In a five to four decision, the Oklahoma Supreme Court ruled that the sales tax exemption was repealed legally during the final days of the legislative session. The repeal was one of three challenges stemming from the 2017 Legislature’s budget agreement, and the Oklahoma Supreme Court overturned the cigarette fee earlier this month.

Gov. Mary Fallin said the Supreme Court’s decision Thursday still would not fix the $215 million loss from the court’s striking down of the cigarette tax.

“I appreciate the Supreme Court ruling on this matter in an expeditious manner. This ruling provides us with clarity in dealing with this fiscal year’s

budget. While pleased with today’s ruling, it’s important to keep in mind we must still deal with the immediate problem of the loss of $215 million from the earlier high court ruling that struck down the proposed smoking cessation fee,” she said in a statement. “The $215 million represents just state funds, but with the loss of matching federal funds state agencies estimate the total is nearly $500 million.”

The loss of the expected $215 million from the smoking cessation fee may lead the Oklahoma Legislature into a special session to address how to deal with shortfall, which was earmarked for Oklahoma health care agencies.

In Thursday’s decision, Justice Patrick Wyrick, wrote, “This is the second of several cases challenging various measures enacted by the Legislature this past session in response to the state’s budget crisis. In the first of those cases, we unanimously held that a measure imposing a new $1.50 per pack assessment on cigarettes was a ‘revenue bill…’”
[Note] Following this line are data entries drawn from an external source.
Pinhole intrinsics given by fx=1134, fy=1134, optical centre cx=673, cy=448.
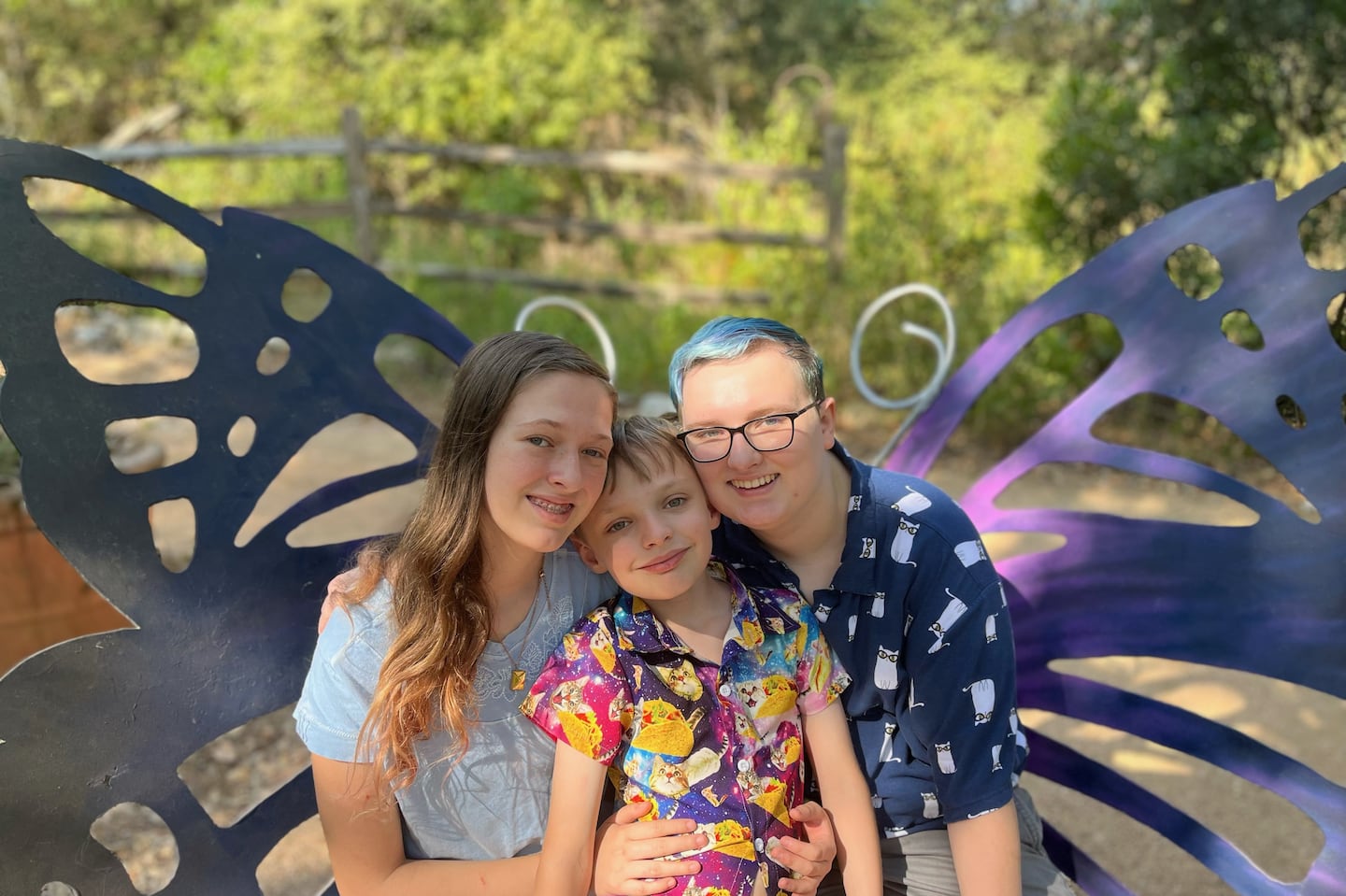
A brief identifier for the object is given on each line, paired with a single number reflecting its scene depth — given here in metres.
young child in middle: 1.47
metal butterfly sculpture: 1.38
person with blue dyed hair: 1.50
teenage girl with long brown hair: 1.43
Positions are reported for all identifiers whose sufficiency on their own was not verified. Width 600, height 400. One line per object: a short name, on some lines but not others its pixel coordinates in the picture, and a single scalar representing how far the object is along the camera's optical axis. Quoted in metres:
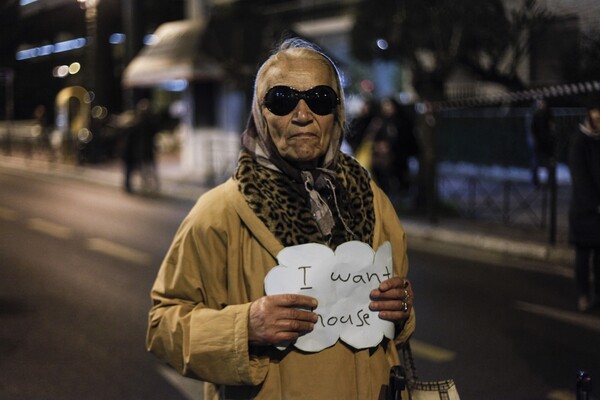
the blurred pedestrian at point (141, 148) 18.16
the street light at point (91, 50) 23.19
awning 21.89
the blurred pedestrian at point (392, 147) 14.37
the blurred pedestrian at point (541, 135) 14.80
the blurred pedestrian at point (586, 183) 6.82
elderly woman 1.93
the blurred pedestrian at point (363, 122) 15.98
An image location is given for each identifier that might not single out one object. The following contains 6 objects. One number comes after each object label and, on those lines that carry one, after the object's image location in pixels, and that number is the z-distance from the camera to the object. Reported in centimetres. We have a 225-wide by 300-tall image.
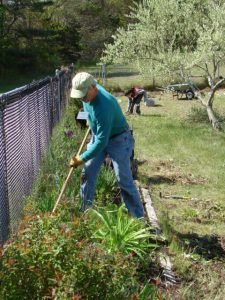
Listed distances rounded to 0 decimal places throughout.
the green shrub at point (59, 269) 283
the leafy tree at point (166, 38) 1757
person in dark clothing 1918
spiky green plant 449
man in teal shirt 496
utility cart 2336
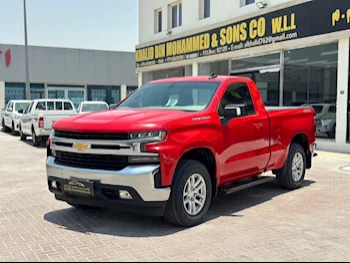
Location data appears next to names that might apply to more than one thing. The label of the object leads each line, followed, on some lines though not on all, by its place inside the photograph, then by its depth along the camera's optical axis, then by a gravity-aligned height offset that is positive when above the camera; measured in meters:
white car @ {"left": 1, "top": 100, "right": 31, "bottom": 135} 20.38 -0.80
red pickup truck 5.05 -0.65
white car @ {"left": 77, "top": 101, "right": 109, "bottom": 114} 19.75 -0.36
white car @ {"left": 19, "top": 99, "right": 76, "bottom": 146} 15.01 -0.66
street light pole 25.92 +3.63
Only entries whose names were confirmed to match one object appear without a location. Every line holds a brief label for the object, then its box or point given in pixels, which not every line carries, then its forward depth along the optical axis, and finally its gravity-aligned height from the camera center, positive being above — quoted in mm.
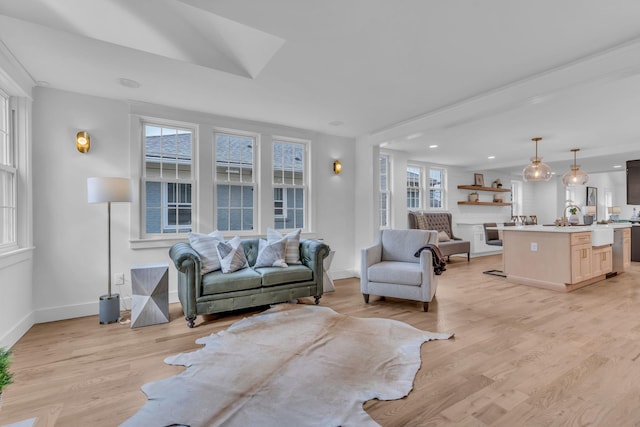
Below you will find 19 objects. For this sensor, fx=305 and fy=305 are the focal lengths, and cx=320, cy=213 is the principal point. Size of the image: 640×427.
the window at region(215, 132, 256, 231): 4266 +487
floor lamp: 3041 +190
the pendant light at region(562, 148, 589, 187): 5523 +640
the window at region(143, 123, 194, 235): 3801 +465
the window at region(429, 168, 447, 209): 7574 +638
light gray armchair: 3482 -643
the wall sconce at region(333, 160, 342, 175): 5121 +796
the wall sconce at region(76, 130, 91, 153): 3318 +808
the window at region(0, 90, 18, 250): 2803 +345
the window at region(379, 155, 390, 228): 6266 +512
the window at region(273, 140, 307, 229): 4734 +479
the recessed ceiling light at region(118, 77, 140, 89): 3020 +1342
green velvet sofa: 3025 -731
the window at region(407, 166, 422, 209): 7194 +653
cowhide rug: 1660 -1085
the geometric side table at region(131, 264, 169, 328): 3066 -809
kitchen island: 4328 -649
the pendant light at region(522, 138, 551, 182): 4868 +661
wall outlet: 3533 -735
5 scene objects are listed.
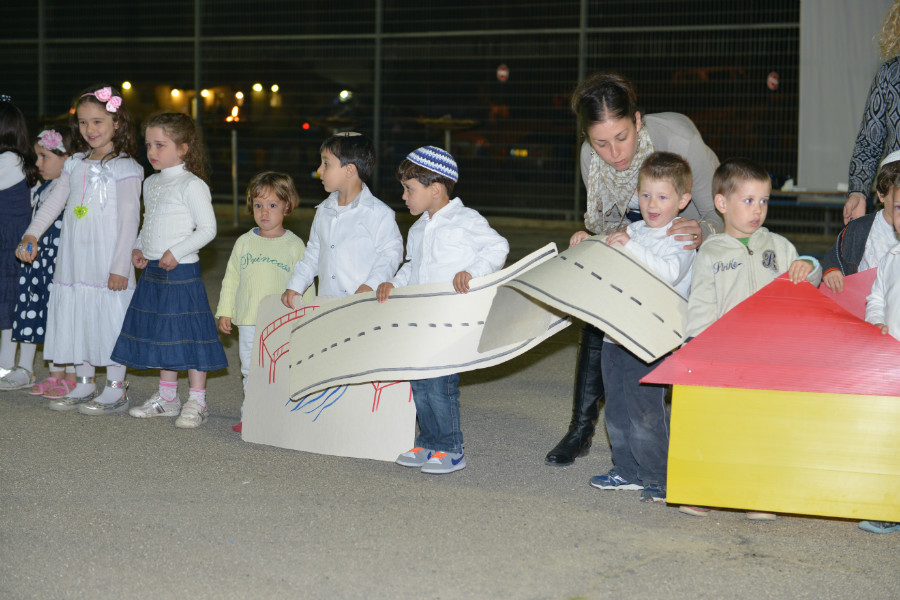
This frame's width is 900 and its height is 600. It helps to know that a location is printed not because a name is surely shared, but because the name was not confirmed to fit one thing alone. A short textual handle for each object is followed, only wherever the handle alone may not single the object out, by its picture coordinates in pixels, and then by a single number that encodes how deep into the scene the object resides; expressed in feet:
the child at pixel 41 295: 16.65
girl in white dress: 15.51
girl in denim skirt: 14.97
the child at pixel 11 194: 17.08
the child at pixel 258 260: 14.75
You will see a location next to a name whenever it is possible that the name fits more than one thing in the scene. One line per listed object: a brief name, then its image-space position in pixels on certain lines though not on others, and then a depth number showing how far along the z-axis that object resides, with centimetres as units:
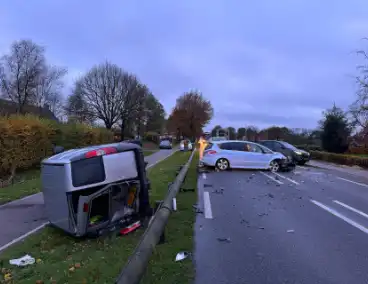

“This cases involves House Bill 2433, which was also enacted during the final five days of the session and did not receive three-fourths support in either legislative chamber. Like the first case, this case involves Article V, Section 33 challenge, but the similarities end there because this case presents the much different question of whether a measure revoking an exemption from an already levied tax is a ‘revenue bill…’ We conclude that HB 2433 is not a ‘revenue bill’ because, despite its revenue-raising purpose, it does not levy a tax in the strict sense of the word.”

The Oklahoma Automobile Dealers Association, L and J Acquisitions, LLC (doing business as Battison Honda) and Caitlin Cannon petitioned the court about the motor vehicle tax exemption.